Technological innovations and noteworthy regulatory changes backed by market dynamics are the key drivers of the rapid consolidation of health systems. Today, hospitals are acquiring not only other hospitals but also insurance business as well as physician practices. Healthcare service is no longer limited to the traditional volume driven, fee-for-service (FFS) system. Rather, the focus is on value-based care (VBC), which demands diversification and innovation on the part of healthcare providers. Most of the consolidation that has been happening in the healthcare market is horizontal in nature –i.e. hospitals acquiring other hospitals.
Ways in which consolidation is taking place
The U.S. health system consists of four verticals: large chains, mid-tier systems, Academic Medical Centers (AMCs) and small community health systems. It would be wrong to assume that consolidation of these verticals is a recent phenomenon. All of these groups have undergone consolidation with the aim of broadening their geographical reach, market share, and launching their new service lines.
That being said, the current trend of consolidation is no longer limited to traditional affiliations, collaborations, and joint ventures. As the focus has shifted to value-based care, healthcare systems require better technology and improved capabilities to deliver the best results. Situations like these have led to the consolidation of medical service providers with technical service providers in order to provide the right service at low costs. This is occurring most frequently in cases of large chains.
When it comes to mid-tier healthcare systems, the focus is on consolidation within the region as well as in neighboring market regions. The consolidation is done through the extensive integration of healthcare providers, from the primary level to post-acute care. This kind of consolidation serves two purposes:
- Value-based service provided to that particular population
- Acquisition of a better share in that particular regional market
Finally, there are AMCs, which tend to consolidate and emerge as specialist health systems dedicated to a specific type of illness.
Impact of consolidation
1.Higher prices for healthcare purchasers
Higher prices are perhaps one of the greatest impacts of health care market consolidation. Also, as regulators push for transparency regarding quality and pricing from various health systems, there are greater chances for the emergence of differential payment for higher quality services. At the same time, government payers who are looking for ways in which to decrease prices will pressurize health systems to reduce their costs and manage risks.
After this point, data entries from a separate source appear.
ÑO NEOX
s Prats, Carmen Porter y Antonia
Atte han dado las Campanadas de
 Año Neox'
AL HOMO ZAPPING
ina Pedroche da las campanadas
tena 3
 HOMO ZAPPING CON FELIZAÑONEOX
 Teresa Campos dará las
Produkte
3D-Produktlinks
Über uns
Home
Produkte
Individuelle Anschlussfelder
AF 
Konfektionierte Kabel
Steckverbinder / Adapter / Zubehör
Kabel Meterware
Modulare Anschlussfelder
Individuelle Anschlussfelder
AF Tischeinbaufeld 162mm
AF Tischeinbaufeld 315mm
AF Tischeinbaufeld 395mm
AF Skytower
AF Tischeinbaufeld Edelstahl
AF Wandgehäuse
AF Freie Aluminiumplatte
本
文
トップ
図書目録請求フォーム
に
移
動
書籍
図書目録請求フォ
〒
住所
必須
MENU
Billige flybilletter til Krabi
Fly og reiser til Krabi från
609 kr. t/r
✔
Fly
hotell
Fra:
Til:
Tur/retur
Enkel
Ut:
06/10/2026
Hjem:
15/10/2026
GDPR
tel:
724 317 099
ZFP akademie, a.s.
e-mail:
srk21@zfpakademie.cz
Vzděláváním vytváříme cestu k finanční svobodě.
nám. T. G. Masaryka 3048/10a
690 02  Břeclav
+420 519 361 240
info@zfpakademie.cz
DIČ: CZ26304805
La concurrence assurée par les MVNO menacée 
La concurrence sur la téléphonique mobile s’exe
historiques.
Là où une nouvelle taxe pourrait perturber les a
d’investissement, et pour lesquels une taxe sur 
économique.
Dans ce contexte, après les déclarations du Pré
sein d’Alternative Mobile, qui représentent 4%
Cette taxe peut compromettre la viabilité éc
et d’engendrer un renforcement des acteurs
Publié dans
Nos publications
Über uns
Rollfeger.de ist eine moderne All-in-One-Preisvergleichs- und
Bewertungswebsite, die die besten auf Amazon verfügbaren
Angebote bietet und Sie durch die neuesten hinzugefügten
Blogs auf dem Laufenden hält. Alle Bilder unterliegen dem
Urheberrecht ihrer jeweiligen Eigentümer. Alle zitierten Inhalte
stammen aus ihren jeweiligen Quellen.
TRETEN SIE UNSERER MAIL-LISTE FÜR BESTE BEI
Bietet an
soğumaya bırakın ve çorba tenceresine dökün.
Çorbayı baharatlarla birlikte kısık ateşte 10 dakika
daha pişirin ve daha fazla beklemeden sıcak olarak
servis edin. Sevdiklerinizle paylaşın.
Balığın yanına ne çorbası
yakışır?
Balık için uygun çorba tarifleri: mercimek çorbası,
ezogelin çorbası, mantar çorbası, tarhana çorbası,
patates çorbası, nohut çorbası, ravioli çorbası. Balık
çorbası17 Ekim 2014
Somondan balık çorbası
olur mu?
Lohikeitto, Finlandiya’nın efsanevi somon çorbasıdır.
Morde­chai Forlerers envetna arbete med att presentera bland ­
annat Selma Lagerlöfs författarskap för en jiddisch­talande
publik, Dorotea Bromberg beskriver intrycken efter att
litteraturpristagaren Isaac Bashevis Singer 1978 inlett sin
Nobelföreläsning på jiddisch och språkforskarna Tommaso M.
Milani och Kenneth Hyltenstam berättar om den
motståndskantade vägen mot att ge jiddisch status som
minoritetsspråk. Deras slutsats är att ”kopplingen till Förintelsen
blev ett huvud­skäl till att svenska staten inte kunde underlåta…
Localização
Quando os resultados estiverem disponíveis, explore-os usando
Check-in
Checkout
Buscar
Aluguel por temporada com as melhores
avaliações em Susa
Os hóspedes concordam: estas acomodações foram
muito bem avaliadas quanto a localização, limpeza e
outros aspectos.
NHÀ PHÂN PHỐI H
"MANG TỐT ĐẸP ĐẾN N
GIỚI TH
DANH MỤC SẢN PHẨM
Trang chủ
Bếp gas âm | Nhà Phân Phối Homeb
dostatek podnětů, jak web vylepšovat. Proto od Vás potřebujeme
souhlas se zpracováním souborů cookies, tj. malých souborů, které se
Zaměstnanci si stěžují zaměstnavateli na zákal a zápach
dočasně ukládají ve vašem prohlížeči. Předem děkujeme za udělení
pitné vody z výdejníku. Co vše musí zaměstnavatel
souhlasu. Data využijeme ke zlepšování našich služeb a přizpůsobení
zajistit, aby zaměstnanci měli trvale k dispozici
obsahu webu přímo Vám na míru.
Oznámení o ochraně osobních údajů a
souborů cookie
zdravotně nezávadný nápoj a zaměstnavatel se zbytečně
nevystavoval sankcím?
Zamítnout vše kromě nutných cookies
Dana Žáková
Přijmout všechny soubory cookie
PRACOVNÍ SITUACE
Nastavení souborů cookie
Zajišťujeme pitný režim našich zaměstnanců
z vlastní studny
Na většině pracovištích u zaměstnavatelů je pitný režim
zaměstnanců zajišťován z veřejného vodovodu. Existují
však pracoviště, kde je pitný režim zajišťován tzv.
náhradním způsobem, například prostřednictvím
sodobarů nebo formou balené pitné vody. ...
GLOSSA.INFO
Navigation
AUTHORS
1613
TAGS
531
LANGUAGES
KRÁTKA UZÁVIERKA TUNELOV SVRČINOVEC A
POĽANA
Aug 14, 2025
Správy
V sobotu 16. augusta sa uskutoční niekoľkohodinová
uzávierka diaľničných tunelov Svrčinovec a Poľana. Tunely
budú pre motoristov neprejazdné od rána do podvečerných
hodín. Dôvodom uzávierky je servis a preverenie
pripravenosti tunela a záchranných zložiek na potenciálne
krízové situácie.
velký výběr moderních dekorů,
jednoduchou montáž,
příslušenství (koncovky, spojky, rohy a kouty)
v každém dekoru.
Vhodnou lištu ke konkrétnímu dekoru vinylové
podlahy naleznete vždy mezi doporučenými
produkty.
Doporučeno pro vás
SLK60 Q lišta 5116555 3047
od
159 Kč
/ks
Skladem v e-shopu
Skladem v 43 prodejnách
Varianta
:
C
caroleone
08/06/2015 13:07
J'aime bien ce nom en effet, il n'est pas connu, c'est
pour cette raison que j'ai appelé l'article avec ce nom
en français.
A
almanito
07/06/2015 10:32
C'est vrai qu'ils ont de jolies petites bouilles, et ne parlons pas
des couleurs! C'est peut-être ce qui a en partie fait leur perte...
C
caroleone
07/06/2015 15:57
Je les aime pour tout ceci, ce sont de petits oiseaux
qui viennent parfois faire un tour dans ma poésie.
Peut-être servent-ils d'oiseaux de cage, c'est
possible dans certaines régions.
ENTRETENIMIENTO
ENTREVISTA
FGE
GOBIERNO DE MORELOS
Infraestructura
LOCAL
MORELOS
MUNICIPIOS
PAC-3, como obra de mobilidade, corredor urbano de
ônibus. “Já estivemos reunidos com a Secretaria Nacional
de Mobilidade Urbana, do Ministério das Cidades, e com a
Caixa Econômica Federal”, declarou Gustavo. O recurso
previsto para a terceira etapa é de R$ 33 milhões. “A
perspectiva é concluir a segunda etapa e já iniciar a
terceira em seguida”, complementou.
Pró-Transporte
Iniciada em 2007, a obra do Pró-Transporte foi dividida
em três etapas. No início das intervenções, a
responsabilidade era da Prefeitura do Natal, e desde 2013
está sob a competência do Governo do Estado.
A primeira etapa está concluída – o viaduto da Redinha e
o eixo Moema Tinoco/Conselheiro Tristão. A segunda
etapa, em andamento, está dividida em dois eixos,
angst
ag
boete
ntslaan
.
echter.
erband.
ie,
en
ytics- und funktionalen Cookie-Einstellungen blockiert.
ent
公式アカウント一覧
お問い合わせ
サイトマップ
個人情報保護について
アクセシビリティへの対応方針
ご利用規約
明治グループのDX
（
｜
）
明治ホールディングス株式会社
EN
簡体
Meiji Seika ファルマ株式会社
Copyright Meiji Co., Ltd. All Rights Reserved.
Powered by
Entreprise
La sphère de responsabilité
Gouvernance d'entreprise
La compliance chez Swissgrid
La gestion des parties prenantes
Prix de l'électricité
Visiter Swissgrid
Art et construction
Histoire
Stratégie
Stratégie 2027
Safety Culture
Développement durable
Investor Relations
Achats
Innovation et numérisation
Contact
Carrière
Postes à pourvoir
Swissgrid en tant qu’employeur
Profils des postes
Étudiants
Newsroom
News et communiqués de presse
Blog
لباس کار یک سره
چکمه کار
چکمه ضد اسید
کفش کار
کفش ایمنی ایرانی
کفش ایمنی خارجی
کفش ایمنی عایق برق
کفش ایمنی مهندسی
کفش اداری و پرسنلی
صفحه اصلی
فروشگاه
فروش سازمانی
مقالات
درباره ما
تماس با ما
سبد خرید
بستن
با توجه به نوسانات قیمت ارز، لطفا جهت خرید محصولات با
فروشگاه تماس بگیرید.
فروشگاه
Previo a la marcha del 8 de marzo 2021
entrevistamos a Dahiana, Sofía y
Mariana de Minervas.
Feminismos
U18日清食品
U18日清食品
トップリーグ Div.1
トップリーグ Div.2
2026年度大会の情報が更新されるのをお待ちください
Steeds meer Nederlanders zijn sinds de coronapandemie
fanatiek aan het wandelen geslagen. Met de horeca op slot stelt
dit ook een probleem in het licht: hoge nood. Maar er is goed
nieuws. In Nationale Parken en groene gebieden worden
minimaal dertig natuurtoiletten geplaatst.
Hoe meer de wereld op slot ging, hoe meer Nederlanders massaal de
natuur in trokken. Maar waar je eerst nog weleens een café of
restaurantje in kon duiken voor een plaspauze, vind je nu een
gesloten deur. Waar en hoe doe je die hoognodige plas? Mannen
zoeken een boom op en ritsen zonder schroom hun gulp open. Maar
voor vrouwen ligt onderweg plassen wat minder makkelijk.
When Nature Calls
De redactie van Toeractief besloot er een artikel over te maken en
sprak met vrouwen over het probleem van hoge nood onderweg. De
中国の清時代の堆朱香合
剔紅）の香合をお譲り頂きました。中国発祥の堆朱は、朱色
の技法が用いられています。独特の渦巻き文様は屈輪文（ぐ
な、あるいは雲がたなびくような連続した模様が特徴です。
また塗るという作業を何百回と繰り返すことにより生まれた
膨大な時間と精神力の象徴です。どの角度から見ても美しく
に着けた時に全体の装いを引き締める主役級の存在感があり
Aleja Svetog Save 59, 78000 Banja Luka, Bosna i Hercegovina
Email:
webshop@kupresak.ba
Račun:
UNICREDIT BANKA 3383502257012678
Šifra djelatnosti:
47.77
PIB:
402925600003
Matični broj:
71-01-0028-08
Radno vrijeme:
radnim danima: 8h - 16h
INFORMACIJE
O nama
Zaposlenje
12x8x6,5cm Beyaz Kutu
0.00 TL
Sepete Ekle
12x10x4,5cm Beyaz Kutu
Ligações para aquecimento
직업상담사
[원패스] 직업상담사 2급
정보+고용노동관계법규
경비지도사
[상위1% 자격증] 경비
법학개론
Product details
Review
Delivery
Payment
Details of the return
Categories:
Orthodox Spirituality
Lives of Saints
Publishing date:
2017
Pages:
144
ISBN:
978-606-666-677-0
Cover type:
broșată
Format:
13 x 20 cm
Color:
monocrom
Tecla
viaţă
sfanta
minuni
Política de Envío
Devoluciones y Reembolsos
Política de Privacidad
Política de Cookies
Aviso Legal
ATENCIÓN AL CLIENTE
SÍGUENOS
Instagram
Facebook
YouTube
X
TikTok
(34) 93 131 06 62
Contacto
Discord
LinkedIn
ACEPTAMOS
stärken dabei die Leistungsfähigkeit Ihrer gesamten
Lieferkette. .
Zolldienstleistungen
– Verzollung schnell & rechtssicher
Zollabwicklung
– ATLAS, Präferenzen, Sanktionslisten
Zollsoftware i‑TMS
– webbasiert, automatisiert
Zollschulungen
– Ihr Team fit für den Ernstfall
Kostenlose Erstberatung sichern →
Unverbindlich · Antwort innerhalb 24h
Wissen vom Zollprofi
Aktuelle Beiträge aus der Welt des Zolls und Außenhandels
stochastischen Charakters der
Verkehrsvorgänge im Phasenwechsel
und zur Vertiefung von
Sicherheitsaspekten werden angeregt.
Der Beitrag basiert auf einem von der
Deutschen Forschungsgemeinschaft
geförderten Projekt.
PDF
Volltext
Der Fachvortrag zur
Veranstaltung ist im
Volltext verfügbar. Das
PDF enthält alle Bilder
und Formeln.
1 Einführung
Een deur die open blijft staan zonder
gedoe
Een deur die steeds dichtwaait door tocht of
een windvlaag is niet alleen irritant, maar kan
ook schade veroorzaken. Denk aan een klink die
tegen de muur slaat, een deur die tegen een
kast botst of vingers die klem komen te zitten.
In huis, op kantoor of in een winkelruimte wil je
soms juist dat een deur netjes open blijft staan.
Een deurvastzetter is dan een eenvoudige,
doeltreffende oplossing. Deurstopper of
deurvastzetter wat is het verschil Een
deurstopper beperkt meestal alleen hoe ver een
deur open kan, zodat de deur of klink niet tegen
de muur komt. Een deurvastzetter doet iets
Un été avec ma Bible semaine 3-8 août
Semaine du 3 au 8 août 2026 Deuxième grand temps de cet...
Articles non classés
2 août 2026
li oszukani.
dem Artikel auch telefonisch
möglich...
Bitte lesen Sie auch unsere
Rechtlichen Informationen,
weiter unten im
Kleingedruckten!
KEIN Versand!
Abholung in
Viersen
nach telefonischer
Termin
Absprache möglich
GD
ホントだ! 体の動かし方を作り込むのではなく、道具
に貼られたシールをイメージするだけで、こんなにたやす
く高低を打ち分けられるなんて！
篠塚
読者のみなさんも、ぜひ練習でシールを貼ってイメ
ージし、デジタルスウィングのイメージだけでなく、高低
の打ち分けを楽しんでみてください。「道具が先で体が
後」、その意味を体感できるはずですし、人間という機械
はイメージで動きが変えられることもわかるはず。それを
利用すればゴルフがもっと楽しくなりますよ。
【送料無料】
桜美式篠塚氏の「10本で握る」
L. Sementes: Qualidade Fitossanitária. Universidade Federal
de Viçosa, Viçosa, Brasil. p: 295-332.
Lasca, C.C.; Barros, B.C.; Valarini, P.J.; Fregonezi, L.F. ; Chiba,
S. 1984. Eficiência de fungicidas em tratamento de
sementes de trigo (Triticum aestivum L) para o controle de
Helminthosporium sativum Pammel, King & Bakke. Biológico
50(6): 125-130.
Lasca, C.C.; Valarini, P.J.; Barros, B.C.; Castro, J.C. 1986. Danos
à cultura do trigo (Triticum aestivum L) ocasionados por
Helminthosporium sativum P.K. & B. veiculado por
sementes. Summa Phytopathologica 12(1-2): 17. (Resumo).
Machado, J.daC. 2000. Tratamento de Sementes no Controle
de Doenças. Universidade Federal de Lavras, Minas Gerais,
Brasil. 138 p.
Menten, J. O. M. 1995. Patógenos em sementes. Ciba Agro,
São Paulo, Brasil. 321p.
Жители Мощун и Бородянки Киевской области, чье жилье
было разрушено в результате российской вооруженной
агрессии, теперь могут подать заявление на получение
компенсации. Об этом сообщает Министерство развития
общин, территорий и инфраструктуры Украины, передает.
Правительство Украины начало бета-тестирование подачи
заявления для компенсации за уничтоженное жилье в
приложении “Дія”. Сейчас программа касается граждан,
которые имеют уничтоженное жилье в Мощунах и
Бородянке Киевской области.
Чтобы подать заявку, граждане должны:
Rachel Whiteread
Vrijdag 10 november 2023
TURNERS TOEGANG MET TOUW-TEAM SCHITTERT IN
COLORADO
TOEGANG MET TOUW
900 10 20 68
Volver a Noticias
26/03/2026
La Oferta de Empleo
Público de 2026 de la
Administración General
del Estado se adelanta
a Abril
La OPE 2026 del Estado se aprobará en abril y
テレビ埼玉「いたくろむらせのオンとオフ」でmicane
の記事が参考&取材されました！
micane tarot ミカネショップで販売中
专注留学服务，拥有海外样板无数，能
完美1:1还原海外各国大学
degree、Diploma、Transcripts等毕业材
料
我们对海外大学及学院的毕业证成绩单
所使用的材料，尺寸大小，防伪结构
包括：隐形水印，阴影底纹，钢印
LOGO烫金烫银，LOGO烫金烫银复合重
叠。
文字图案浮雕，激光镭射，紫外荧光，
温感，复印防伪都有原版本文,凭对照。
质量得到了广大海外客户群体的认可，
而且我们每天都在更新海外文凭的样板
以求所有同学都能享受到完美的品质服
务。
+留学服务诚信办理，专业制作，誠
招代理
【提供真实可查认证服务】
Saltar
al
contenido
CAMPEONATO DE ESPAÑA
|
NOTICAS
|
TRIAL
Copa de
Overall, the market is sure to be quite volatile in the beginning. Those healthcare systems that can leverage the market and manage risks are sure to deal with the pressure in an effective manner.
2. Tough atmosphere for small hospitals and insurers
Due to the apparent rise in payment rates, small hospitals will be faced with some challenges, including having to transition to electronic medical records, which is capital intensive. In fact, this transition has resulted in the emergence of contracting models like Accountable Care Organizations (ACOs). Also, there is a trend among younger physicians of wanting to work with large organizations, rather than serve in small hospitals or partner in small practices. This makes it even more difficult for small hospitals to survive.
Small insurers will also find it difficult to continue in this challenging environment, as multi-state employers prefer insurers who can serve their employees throughout the country, rather than just locally.
3. Fostering of competition
The Affordable Care Act (ACA) sees to it that both public and private insurance exchanges create healthy competition so that there is less of a barrier to entry for insurers. This in turn will benefit potential customers.
Apart from the insurers, competition will also be fostered among healthcare systems, which will help purchasers get better value for services. Also, with the enforcement of the anti-trust policy, there is sure to be better pricing for services, as well increased chances of cross-market mergers and reduction in independent practice associations.
With all of this in mind, it is a bit too early to predict the exact outcome of the consolidation of healthcare systems. But with the system undergoing rapid consolidation, it has become even more important for industry stakeholders to consider regulatory scrutiny so that a strategy for the long-term viability of the healthcare system can evolve.